**What the exercise asks**
Wherever the word "block" occurs in the listing, copy the whole line.

**Material provided**

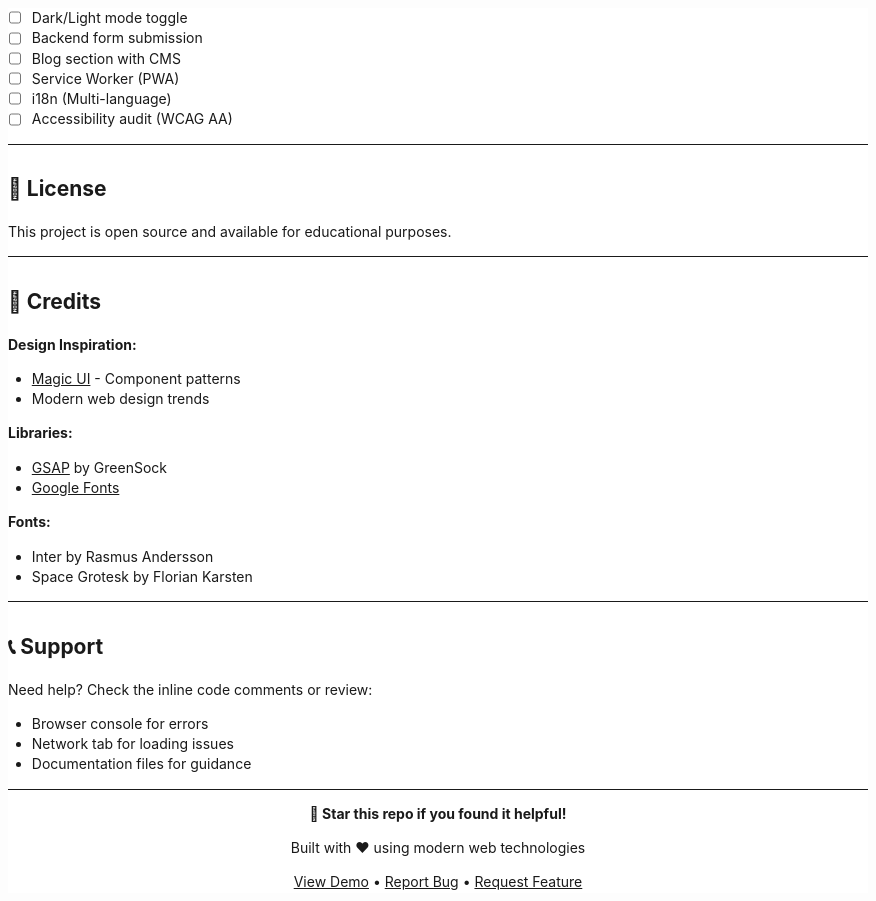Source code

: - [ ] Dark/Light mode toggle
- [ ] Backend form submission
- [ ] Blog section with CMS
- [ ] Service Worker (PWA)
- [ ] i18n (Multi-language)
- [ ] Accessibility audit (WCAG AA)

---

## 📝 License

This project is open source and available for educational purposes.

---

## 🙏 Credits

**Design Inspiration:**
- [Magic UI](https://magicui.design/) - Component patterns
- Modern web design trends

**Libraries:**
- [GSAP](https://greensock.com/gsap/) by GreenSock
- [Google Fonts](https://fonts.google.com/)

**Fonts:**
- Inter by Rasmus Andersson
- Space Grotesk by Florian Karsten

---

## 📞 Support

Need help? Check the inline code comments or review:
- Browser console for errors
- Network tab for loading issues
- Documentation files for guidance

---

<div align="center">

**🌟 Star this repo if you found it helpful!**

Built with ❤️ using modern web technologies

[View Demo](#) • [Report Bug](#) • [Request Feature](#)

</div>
...
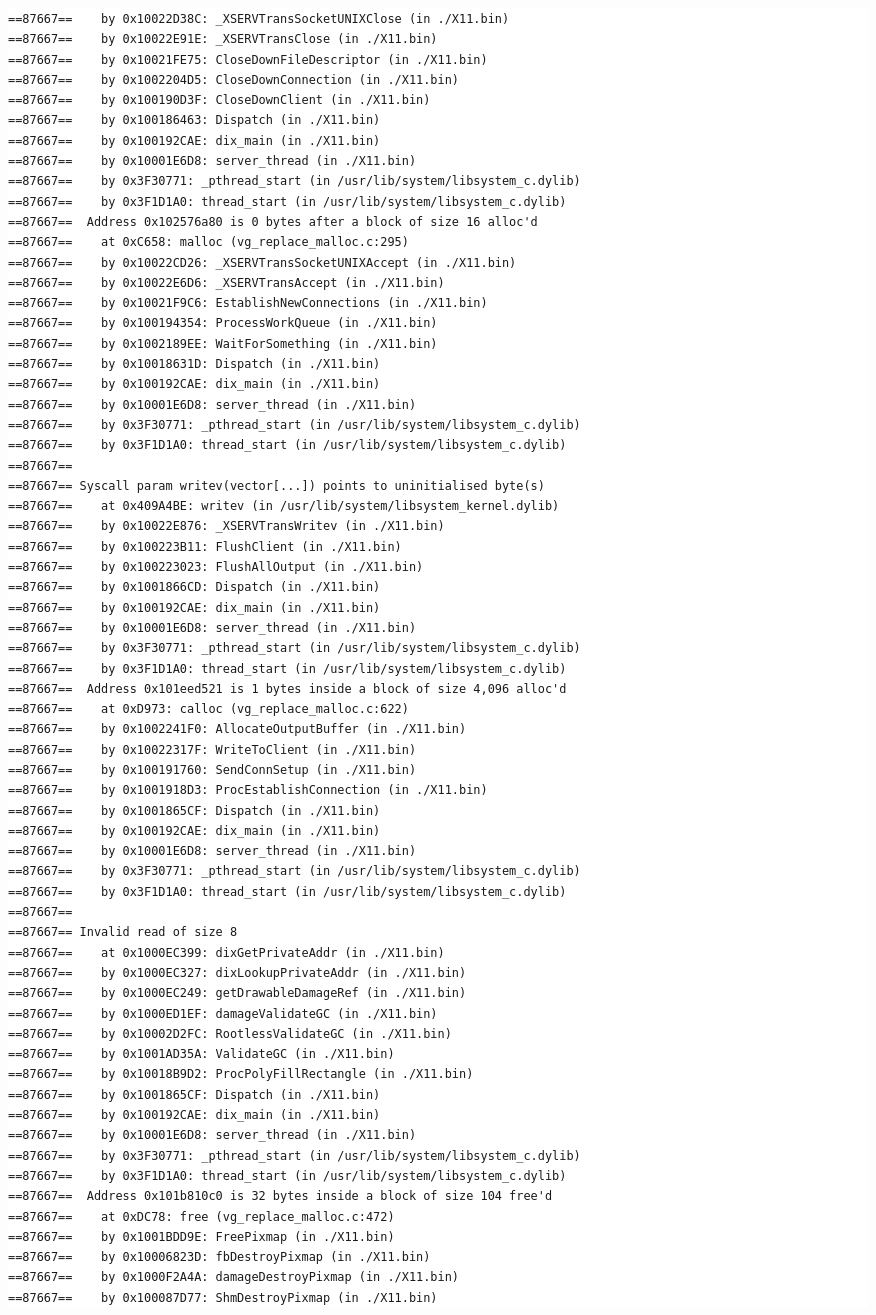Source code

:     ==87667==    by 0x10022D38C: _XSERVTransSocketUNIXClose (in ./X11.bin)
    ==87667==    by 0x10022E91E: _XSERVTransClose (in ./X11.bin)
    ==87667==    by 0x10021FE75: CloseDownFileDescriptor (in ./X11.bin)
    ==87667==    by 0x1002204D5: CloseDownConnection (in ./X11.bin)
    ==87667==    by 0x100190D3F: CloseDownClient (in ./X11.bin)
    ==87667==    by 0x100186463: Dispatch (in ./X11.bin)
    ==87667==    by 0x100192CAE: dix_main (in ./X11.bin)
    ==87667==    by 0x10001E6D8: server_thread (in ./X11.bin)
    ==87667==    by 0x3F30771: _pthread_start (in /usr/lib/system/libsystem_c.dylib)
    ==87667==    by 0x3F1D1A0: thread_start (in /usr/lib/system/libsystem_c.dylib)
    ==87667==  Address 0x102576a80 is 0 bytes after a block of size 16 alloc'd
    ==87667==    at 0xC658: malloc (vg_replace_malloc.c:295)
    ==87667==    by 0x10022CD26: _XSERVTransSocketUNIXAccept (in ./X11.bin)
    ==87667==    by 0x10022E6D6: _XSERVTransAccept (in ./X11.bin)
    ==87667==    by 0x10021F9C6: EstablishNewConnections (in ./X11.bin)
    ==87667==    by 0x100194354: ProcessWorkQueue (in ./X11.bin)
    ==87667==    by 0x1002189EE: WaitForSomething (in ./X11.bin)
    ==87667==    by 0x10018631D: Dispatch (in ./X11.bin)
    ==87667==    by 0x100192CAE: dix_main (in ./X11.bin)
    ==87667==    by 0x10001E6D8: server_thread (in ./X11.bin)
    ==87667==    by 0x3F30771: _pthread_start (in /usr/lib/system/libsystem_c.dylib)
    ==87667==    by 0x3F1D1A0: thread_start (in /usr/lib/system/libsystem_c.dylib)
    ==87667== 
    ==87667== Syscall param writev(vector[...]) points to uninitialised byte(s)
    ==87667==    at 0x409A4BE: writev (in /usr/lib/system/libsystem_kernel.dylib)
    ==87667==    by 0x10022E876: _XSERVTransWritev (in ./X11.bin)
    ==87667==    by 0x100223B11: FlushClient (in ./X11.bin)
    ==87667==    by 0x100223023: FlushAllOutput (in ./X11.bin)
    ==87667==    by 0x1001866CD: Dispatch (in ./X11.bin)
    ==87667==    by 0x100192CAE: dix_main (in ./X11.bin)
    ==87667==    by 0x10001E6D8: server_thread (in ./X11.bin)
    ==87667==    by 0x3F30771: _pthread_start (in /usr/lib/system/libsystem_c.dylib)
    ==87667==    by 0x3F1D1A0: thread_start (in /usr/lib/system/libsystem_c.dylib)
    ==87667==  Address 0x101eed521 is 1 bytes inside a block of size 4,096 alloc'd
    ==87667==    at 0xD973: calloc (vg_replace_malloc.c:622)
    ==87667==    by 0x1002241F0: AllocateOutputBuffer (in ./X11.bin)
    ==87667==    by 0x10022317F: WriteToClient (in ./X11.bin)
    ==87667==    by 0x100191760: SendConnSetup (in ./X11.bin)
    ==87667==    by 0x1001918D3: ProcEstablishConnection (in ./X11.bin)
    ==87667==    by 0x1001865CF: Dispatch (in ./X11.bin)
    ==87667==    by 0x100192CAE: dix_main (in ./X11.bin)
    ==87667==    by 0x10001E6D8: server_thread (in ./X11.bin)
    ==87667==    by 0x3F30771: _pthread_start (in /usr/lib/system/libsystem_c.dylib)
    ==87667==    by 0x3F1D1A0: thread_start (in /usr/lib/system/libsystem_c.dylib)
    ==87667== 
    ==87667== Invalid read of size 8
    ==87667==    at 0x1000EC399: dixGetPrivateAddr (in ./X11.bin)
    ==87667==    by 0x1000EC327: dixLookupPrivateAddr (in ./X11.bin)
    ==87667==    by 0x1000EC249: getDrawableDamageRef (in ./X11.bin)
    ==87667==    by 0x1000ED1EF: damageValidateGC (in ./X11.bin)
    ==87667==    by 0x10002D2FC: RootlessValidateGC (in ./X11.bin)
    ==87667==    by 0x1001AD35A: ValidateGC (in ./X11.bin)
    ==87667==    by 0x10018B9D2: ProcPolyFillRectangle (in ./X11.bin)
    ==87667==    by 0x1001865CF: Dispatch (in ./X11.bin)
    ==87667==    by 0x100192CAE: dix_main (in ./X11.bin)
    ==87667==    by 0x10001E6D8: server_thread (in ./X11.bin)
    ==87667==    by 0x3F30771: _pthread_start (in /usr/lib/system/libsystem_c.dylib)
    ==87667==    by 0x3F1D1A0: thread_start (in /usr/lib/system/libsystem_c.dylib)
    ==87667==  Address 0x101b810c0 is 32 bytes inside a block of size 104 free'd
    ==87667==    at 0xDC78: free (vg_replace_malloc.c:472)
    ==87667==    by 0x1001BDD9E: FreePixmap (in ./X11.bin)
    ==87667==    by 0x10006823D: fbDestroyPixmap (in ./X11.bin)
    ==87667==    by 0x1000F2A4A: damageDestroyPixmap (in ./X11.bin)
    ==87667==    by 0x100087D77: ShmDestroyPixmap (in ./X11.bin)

**Worked solution**
    ==87667==  Address 0x102576a80 is 0 bytes after a block of size 16 alloc'd
    ==87667==  Address 0x101eed521 is 1 bytes inside a block of size 4,096 alloc'd
    ==87667==  Address 0x101b810c0 is 32 bytes inside a block of size 104 free'd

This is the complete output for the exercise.